→ Problem set:
1. In the chain sharpener forum posts, what did adjusting the vice gap knob to the "0" position remove?
2. From the chain sharpener forum posts, return the passage starting at "Hi Colonel428. I" and ending at "away for me.", copied word for word.

→ Text to read:
________

I do have one question. I've been using a Oregon 410-120 for a couple years, and just swapped to a 511 copy.

Anyway. I've always used the 10 degree tilt on the bottom of the Oregon and now I'm wondering if I've been doing it wrong. I've always tilted the teeth in towards the center. Is that correct?
 
This post by Cider helped me a lot. I was having the same issue with the cutters "rising" when setting the chain aginst the stop..... put on the higher pawl and boom! Problem gone! Thanks, Cider!

Hi Colonel428. I initially found that the chain moved slightly as the vice closed, but when I adjusted the vice gap knob to the "0" position I found that removed any slop between the free and clamped position so that problem went away for me.

The pawl issue is a bit tricky to describe. The 'standard' pawl sits low and therefore more horizontally. I found pulling the chain back against it, even gently, actually caused the tooth to rotate slightly around the tip of the pawl and up and away from the vice by a couple of mm. it doesn't totally make sense, but that's what was happening. The taller pawl contacts the chain more vertically and doesn't lift it at all, I can pull the chain back against it easily and there's no vertical movement. I really don't understand the need for two versions of this mechanism, but I haven't tried it with anything smaller than 3/8" chain, perhaps the larger pawl is no good with smaller chains?

________

→ Stored rows:
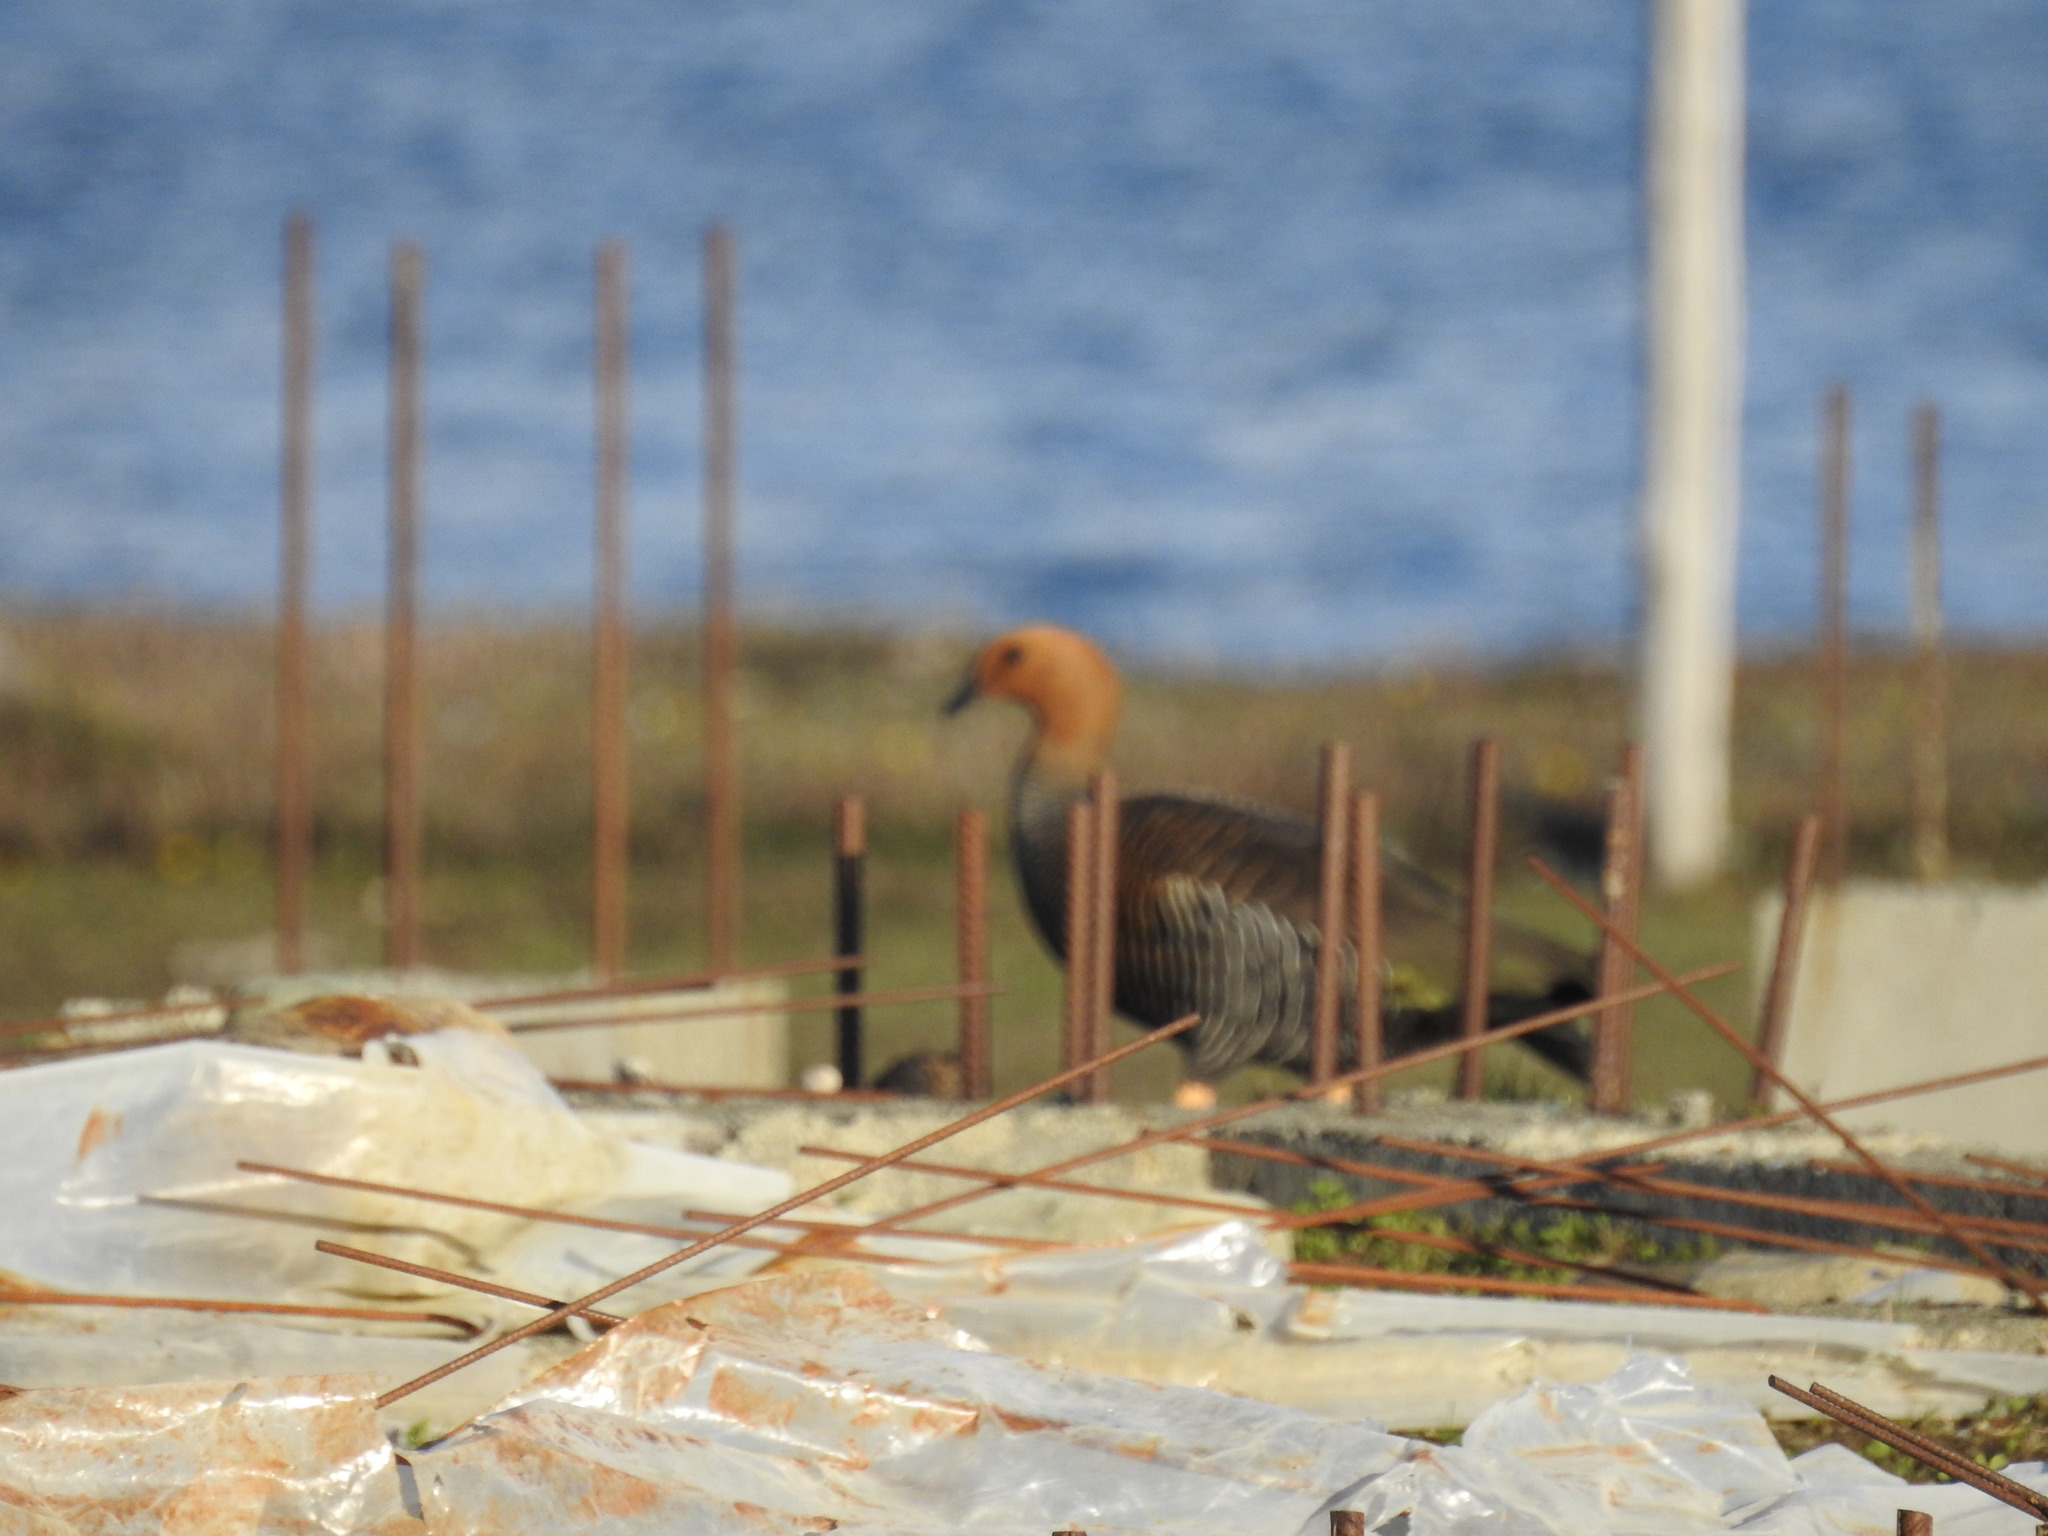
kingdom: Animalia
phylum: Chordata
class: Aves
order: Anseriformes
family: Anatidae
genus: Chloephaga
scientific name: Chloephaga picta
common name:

________

→ Solved tasks:
1. It removed any slop between the free and clamped position.

2.
Hi Colonel428. I initially found that the chain moved slightly as the vice closed, but when I adjusted the vice gap knob to the "0" position I found that removed any slop between the free and clamped position so that problem went away for me.